Citations Et moi, et moi, et moi…

Un voyage à Tokyo

 
Deux occidentaux solitaires et insomniaques se rencontrent à Tokyo. Derrière la caméra, Sofia Coppola les filme et signe avec Lost in translation un deuxième film drôle et émouvant, une véritable perle (du Japon) qui la range définitivement parmi les réalisatrices qui comptent.

Bob Harris, acteur américain sur le déclin, arrive à Tokyo pour tourner une publicité dans laquelle il vante les mérites d’une marque de whisky locale : le genre de prestation qui rapporte, mais dont les stars occidentales prient pour qu’elles restent inconnues du reste du monde. Enfermé dans son hôtel, Bob partage son temps entre le bar et son lit. Logée dans une autre chambre, Charlotte, jeune épouse délaissée par son mari, un photographe de mode, fait de même. Leurs chemins se croiseront le temps d’une belle rencontre. Histoire d’amour ou d’amitié ?

Après le succès de The virgin suicides, Sofia Coppola était comme de bien entendu attendue au tournant du second film. Haro sur les mesquins qui prétendaient que papa n’était pas étranger à la réussite du précédent, l’attente se révèle payante et Sofia se fait définitivement un prénom grâce à ce Lost in translation à la fois sensiblement proche et très différent de The virgin suicides, et qui lui est peut-être même supérieur.

Proche, car Sofia Coppola persévère dans sa prédilection pour les ambiances singulières, douces-amères, et la description de personnages solitaires. Enfermés dans leurs chambres comme les sœurs Lisbon (à cette différence que Charlotte et Bob sont des reclus volontaires, ou à peu près), elle cherche un sens à sa vie, lui un bon programme à la télévision. Bob a conscience qu’il ferait mieux d’être ailleurs, auprès de sa famille, ou sur les planches ; qu’il devrait chercher un bon rôle, plutôt que de se regarder à la télé dans son plus grand succès – lequel, comble de l’ironie, est évidemment doublé en japonais, ce qui lui permet de parler à la perfection, pendant quelques secondes, une langue qu’il ne maîtrise absolument pas dans la vraie vie. Assise sur le rebord de sa fenêtre, Charlotte, elle, contemple l’agitation de la ville en se passant des cassettes de pseudo-spiritualité orientale. Entre ces deux paumés à la dérive, qui partagent non seulement le même hôtel mais les mêmes insomnies, Sofia Coppola filme ce qui se présente d’abord comme une histoire d’amitié – histoire de complicité dans un hypothétique plan d’évasion pour « s’arracher de ce bar, de cet hôtel, de cette ville, et enfin de ce pays ». Evidemment cette complicité ne tardera pas à évoluer au fil des rencontres de ces solitaires complémentaires, mais attention, Sofia et l’artillerie lourde en matière de sentiments, ça fait deux (on l’avait déjà compris avec son précédent film). Un effleurement du pied en regardant La Dolce Vita allongés sur le lit, une prestation de karaoké un peu plus convainquante que la moyenne, un ours en peluche, tout passe par des touches discrètes et pudiques. Rien ne se passera vraiment entre eux, et nul ne saura jamais ce que Bob murmure à l’oreille de Charlotte avant de reprendre son taxi à la fin du film ; pourtant un séisme a eu lieu, quelque chose a changé dans le cœur et l’esprit de ces deux-là. Et le spectateur n’en aura pas été seulement le témoin passif, il l’aura ressenti pour lui-même : c’est ça, la magie du cinéma, quand il a la grâce de Sofia Coppola.

_____

> **À FAIRE**:
1. D'après la critique de Lost in translation, pour quel produit Bob Harris vient-il tourner une publicité à Tokyo ?
2. Traduisez en anglais cette phrase de la critique de Lost in translation : « Enfermé dans son hôtel, Bob partage son temps entre le bar et son lit. »
3. Poursuivez la critique de Lost in translation à partir de sa dernière phrase.

_____

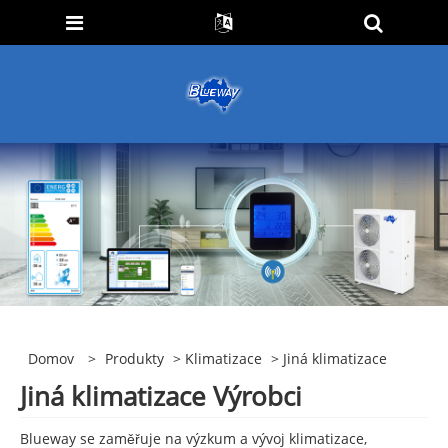
Domov
>
Produkty
>
Klimatizace
> Jiná klimatizace
Jiná klimatizace Výrobci
Blueway se zaměřuje na výzkum a vývoj klimatizace,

_____

> **RÉPONSES PAR TÂCHE**:
1. Pour une marque de whisky locale.

2. Shut away in his hotel, Bob divides his time between the bar and his bed.

3.
Différent, car Lost in translation est beaucoup plus drôle que Virgin suicides. La principale source de comique est en fait vieille comme le monde mais inusable : il s’agit bien sûr du choc des cultures. Langue incompréhensible, petite taille et invariable politesse des autochtones, omniprésence de la technologie (quelle joie de pouvoir recevoir un fax dans sa chambre à trois heures du matin !), karaoké et présentateurs de télé azimutés – le film présente-t-il des clichés sur le pays du soleil levant ? Peut-être. Mais il ne s’agit pas d’un film sur le Japon, mais sur deux personnages qui se trouvent au Japon. En conséquence de quoi tout y est vu à travers le prisme de deux occidentaux paumés, qui d’ailleurs, on l’a dit, passent la plupart du temps enfermés dans leur hôtel de luxe à la clientèle majoritairement... occidentale, forcément.

Enfin, une fois n’est pas coutume, le casting du film est de toute beauté puisqu’il réunit l’immensissime Bill Murray, qui trouve incontestablement là un de ses meilleurs rôles (mais même dans les pires navets auxquels il a parfois, il faut bien le dire, participé, Bill Murray reste un acteur impeccable : c’est ça, la classe), et la décidément ensorcelante Scarlett Johansson (Ghost Whorld, The man who wasn’t there). Dans des seconds rôles on remarquera les prestations de Giovanni Ribisi en photographe à la « branchitude » bizarroïde (qui a dit Spike Jonze ?) et Anne Faris dans un désopilant personnage de starlette hollywoodienne (d)écervelée en tournée de promotion. Lost in translation : du rire, de l’émotion, et l’art de s’attacher à des paumés magnifiques sans jamais perdre le spectateur.